Holding a second passport has become a status symbol among the world’s ultra-wealthy.
Obtaining passports ranks alongside the traditional trappings of wealth such as nice car, big house and putting you children in private school.
The success of the world’s citizenship-by-investment programs – including those in St Kitts & Nevis, Dominica, Antigua & Barbuda, St. Lucia, Malta and Cyprus – means new programs are springing up each year. Tier one Citizenship programs remain a rarity.
How long will it be before one of these countries join? It would certainly be lucrative to become a tier one country offering citizenship to the ultra-wealthy.
Questions still arise over the economic performances of tier one players which have been stuck in low gear since the 2008 financial crash. A CIP could do a lot to help with cash flow for major projects.
Simply by offering residency through the EB-5 investment visa, the US has managed to fund major projects that have regenerate the downtown areas of cities.
Canada’s Quebec Immigrant Investor Program (QIIP), is set to grant a record number of permanent residencies in 2016, following up on a record 2015.

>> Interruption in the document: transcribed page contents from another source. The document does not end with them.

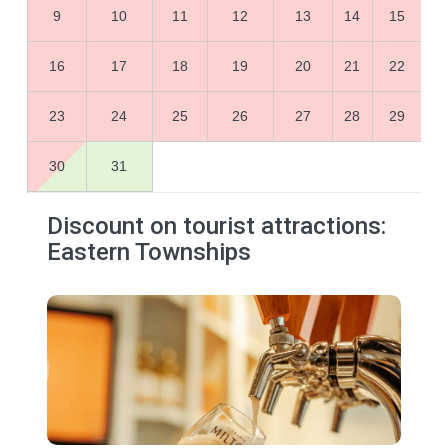
9
10
11
12
13
14
15
16
17
18
19
20
21
22
23
24
25
26
27
28
29
30
31
Discount on tourist attractions:
Eastern Townships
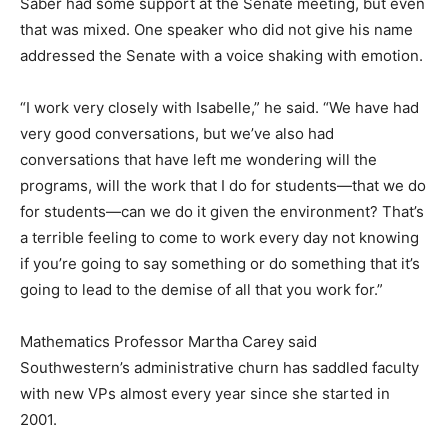
Saber had some support at the Senate meeting, but even
that was mixed. One speaker who did not give his name
addressed the Senate with a voice shaking with emotion.
“I work very closely with Isabelle,” he said. “We have had
very good conversations, but we’ve also had
conversations that have left me wondering will the
programs, will the work that I do for students—that we do
for students—can we do it given the environment? That’s
a terrible feeling to come to work every day not knowing
if you’re going to say something or do something that it’s
going to lead to the demise of all that you work for.”
Mathematics Professor Martha Carey said
Southwestern’s administrative churn has saddled faculty
with new VPs almost every year since she started in
2001.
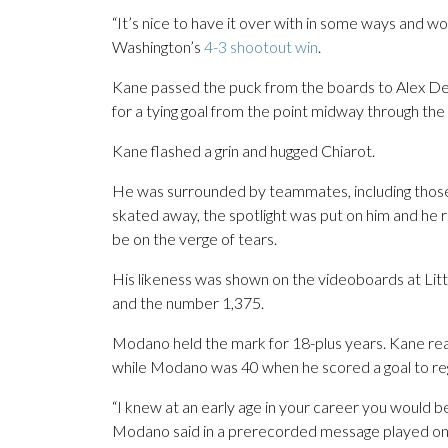
“It’s nice to have it over with in some ways and wo
Washington’s
4-3 shootout win
.
Kane passed the puck from the boards to Alex DeBr
for a tying goal from the point midway through th
Kane flashed a grin and hugged Chiarot.
He was surrounded by teammates, including those 
skated away, the spotlight was put on him and he 
be on the verge of tears.
His likeness was shown on the videoboards at Litt
and the number 1,375.
Modano held the mark for 18-plus years. Kane rea
while Modano was 40 when he scored a goal to regi
“I knew at an early age in your career you would 
Modano said in a prerecorded message played on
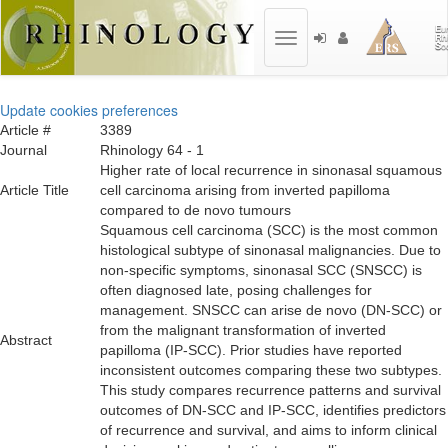
Toggle
navigation
Update cookies preferences
Article #
3389
Journal
Rhinology 64 - 1
Higher rate of local recurrence in sinonasal squamous
Article Title
cell carcinoma arising from inverted papilloma
compared to de novo tumours
Squamous cell carcinoma (SCC) is the most common
histological subtype of sinonasal malignancies. Due to
non-specific symptoms, sinonasal SCC (SNSCC) is
often diagnosed late, posing challenges for
management. SNSCC can arise de novo (DN-SCC) or
from the malignant transformation of inverted
Abstract
papilloma (IP-SCC). Prior studies have reported
inconsistent outcomes comparing these two subtypes.
This study compares recurrence patterns and survival
outcomes of DN-SCC and IP-SCC, identifies predictors
of recurrence and survival, and aims to inform clinical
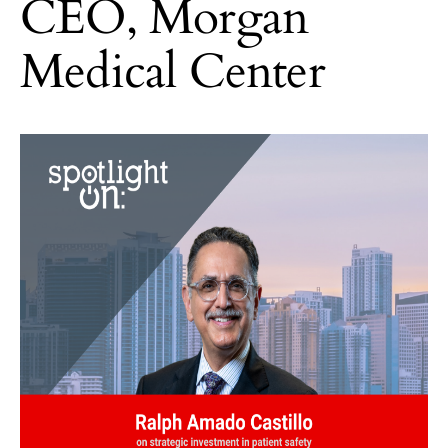
CEO, Morgan
Medical Center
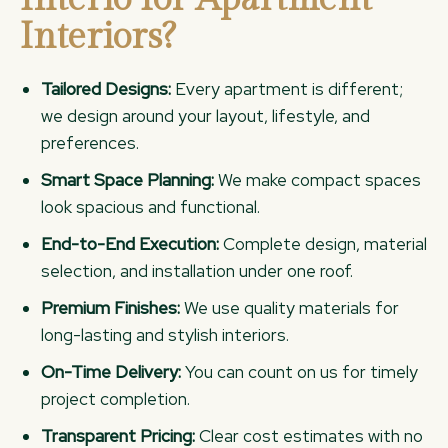
Interiors?
Tailored Designs:
Every apartment is different;
we design around your layout, lifestyle, and
preferences.
Smart Space Planning:
We make compact spaces
look spacious and functional.
End-to-End Execution:
Complete design, material
selection, and installation under one roof.
Premium Finishes:
We use quality materials for
long-lasting and stylish interiors.
On-Time Delivery:
You can count on us for timely
project completion.
Transparent Pricing:
Clear cost estimates with no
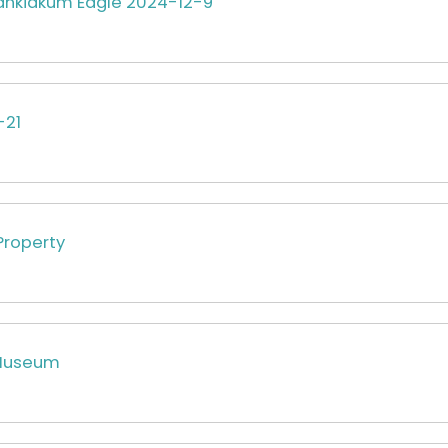
hkiakum Eagle 2024-12-9
-21
Property
Museum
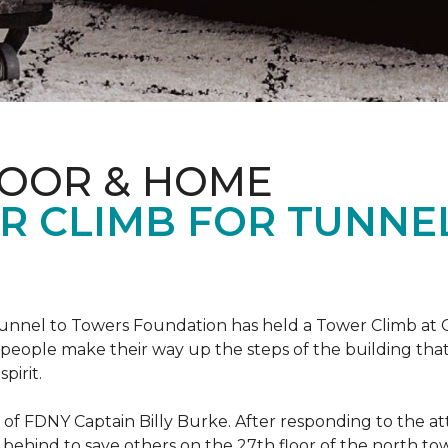
LOOR & HOME
R CLIMB FOR TUNNE
r Tunnel to Towers Foundation has held a Tower Climb a
eople make their way up the steps of the building tha
pirit.
ce of FDNY Captain Billy Burke. After responding to the 
 behind to save others on the 27th floor of the north t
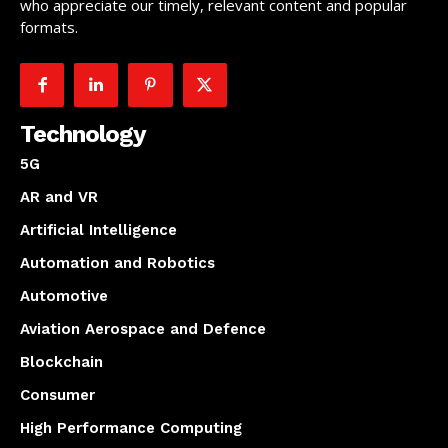
who appreciate our timely, relevant content and popular
formats.
Technology
5G
AR and VR
Artificial Intelligence
Automation and Robotics
Automotive
Aviation Aerospace and Defence
Blockchain
Consumer
High Performance Computing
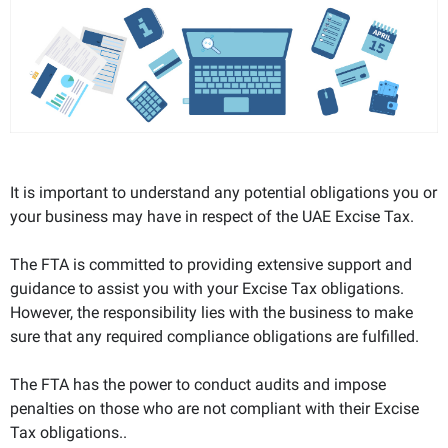
It is important to understand any potential obligations you or
your business may have in respect of the UAE Excise Tax.
The FTA is committed to providing extensive support and
guidance to assist you with your Excise Tax obligations.
However, the responsibility lies with the business to make
sure that any required compliance obligations are fulfilled.
The FTA has the power to conduct audits and impose
penalties on those who are not compliant with their Excise
Tax obligations..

The appetite and market demand is there.
As wealthy Chinese queue up to invest in return for a green card, Americans are renouncing their citizenship in record numbers because of aggressive tax agreements being put into place by American authorities and others, which target offshore bank accounts.
Even Americans living outside the country must declare all their bank accounts, when traditional taxation works on residency.
The cost of citizenship under the cheaper programs can be as low as $130,000 which seems to be a small price to pay for an American looking to ease their tax burden.